Now, the university has the issue of determining what actions to take against the fraternity and its members. Students are demanding that the university not take this lightly, with a packed town hall Monday night and many posts about the incident on social media. However, while some students call for hellfire, I believe that it’s necessary to remind ourselves of our protections granted by the United States Constitution. Cal Poly is a public university and, thus, is required to follow state and federal law relating to students’ rights to protected speech. The ability to be completely protected in our speech is a wonderful thing, allowing journalists, academics and the general public to not be prosecuted when they present unpopular facts and opinions. Racist, sexist and homophobic speech are all still protected, as making speech illegal would require force and violence against those whose speech we disagree with; it is well established that there is no speech so morally dubious that force and violence against those who speak it is justified.

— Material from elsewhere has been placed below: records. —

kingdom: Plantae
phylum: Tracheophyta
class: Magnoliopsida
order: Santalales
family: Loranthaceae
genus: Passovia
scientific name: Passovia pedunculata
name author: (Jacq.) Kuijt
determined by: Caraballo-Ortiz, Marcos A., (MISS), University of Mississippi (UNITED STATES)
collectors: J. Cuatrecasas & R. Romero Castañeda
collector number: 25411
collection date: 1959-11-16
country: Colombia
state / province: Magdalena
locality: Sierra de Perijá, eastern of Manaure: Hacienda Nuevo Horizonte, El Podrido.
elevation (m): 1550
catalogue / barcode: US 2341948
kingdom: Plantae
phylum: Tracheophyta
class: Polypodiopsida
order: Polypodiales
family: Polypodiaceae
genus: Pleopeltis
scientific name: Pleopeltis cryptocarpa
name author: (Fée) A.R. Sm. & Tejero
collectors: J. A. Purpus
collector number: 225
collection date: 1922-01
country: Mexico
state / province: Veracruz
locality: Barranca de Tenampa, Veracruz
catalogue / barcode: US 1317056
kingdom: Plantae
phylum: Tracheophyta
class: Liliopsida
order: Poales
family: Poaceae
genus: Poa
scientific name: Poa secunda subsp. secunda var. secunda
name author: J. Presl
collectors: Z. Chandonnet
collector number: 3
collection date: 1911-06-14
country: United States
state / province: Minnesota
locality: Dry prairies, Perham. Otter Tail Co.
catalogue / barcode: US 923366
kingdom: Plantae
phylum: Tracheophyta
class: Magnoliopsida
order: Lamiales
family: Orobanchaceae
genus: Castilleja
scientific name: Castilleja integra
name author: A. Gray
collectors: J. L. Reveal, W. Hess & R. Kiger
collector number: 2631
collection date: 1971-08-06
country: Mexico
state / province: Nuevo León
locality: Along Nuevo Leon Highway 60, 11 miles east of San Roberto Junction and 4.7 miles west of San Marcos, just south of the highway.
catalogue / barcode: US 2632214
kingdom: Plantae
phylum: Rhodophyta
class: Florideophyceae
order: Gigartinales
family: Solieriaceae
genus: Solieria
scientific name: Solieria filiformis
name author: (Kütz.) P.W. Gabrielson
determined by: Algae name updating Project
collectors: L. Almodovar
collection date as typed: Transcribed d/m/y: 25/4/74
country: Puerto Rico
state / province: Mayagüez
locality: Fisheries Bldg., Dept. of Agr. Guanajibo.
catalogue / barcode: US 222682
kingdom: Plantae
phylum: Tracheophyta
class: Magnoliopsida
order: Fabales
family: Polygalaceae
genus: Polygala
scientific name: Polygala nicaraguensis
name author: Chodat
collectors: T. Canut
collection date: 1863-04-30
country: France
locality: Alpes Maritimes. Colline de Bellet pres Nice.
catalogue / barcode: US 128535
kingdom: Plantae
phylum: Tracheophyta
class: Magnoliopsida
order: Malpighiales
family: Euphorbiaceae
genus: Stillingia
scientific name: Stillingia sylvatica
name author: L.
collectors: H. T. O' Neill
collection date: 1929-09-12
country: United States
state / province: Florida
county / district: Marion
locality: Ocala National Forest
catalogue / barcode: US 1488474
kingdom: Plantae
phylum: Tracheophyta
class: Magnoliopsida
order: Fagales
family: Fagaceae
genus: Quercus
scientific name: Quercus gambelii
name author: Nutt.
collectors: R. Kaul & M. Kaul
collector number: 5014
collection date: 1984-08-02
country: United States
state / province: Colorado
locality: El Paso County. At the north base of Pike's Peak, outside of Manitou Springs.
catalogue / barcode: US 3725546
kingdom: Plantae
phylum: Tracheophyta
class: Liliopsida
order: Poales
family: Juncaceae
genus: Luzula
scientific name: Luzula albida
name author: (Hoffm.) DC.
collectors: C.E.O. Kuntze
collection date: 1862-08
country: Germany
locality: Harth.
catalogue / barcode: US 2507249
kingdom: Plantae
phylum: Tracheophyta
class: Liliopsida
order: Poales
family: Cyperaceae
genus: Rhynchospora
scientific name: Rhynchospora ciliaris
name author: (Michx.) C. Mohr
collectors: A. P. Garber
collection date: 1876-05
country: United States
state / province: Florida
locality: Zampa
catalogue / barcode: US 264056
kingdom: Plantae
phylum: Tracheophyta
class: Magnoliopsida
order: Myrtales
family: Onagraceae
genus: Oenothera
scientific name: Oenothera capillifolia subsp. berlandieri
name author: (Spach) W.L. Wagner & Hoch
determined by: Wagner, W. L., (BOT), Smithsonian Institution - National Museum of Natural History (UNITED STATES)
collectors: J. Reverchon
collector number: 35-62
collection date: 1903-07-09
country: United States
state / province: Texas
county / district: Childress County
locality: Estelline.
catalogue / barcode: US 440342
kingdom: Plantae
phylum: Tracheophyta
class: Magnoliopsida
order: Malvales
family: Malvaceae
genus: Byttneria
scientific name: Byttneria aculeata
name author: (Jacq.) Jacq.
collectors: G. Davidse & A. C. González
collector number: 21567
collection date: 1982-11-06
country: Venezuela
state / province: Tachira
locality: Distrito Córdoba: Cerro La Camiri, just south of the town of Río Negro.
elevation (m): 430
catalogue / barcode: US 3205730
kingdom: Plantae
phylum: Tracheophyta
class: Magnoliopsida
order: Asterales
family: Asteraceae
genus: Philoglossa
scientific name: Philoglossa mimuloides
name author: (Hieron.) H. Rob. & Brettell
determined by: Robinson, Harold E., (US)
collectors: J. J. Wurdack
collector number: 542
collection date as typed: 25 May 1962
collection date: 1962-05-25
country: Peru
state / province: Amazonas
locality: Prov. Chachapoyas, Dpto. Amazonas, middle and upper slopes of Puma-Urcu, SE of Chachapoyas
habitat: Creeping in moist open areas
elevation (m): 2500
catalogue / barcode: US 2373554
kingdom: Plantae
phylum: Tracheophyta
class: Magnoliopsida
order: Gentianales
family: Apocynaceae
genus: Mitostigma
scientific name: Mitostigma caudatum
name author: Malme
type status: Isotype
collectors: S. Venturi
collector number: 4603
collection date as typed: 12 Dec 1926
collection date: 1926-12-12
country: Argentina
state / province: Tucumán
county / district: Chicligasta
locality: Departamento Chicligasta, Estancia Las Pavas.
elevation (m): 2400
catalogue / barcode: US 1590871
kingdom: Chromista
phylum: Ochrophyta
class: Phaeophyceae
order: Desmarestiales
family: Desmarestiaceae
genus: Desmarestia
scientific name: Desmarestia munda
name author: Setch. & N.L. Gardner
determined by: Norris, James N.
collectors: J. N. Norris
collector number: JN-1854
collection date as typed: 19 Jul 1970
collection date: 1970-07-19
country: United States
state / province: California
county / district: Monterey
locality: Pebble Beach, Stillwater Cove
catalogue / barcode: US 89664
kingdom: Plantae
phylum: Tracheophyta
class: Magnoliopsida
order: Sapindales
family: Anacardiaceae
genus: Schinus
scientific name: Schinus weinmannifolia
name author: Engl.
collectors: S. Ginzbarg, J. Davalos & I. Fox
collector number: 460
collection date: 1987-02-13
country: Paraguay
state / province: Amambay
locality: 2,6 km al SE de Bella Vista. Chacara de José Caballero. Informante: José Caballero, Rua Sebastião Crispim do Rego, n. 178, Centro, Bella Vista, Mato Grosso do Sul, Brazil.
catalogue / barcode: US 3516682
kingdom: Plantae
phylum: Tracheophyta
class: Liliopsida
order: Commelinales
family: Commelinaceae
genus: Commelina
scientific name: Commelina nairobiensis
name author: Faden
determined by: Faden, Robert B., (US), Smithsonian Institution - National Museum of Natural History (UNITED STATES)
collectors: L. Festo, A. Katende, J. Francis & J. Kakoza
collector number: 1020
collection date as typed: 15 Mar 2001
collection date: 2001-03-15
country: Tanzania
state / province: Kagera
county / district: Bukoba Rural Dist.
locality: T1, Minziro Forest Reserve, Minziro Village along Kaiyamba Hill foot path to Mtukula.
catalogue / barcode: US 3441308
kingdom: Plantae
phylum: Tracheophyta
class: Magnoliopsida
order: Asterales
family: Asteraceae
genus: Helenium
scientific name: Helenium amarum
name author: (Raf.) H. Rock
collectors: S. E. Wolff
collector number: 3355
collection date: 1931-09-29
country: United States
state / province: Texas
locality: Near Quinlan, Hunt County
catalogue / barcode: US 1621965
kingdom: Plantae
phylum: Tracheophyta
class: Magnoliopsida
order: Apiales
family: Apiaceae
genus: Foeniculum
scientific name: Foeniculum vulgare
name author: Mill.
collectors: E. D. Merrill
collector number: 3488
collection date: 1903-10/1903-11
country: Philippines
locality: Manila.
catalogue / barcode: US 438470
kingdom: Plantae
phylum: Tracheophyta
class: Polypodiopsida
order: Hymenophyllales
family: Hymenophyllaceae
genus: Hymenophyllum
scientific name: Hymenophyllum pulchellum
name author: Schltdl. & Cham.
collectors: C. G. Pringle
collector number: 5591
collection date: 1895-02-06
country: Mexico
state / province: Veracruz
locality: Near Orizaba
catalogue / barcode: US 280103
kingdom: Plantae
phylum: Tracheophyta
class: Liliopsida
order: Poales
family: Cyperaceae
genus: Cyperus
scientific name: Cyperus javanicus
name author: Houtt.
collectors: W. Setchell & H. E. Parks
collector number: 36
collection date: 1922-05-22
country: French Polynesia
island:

Earlier this year, the University of Alabama expelled a student for posting a video on Instagram in which she repeatedly said the n-word. Regardless of the content of her speech, this was a violation of the protections that the First Amendment grant her and it is likely that the school will find itself in a lawsuit in the future due to its decisions. We must insist that our university not follow in the same steps as the University of Alabama. The students from Lambda Chi Alpha will be subject to the social consequences of their actions. Nobody at Cal Poly will forget what happened this weekend. The students will forever be socially disgraced, and the countless news articles about the event will forever be tied to these students’ names. As members of the community, we should take this as an opportunity to educate these students on how their actions are morally wrong, and if we find ourselves failing in that pursuit, forever ostracize them from our community. However, we cannot let our university expel students for their protected speech. Their rights must precede our anger.

And as morally putrid their actions are, I ask all students to contact the American Civil Liberties Union and the Foundation for Individual Rights in Education if our university chooses to ignore these students’ rights. Remember what Martin Niemöller wrote in his poem, “First they came…” One day, there will be nobody to speak for you.

*This letter has been edited for clarity.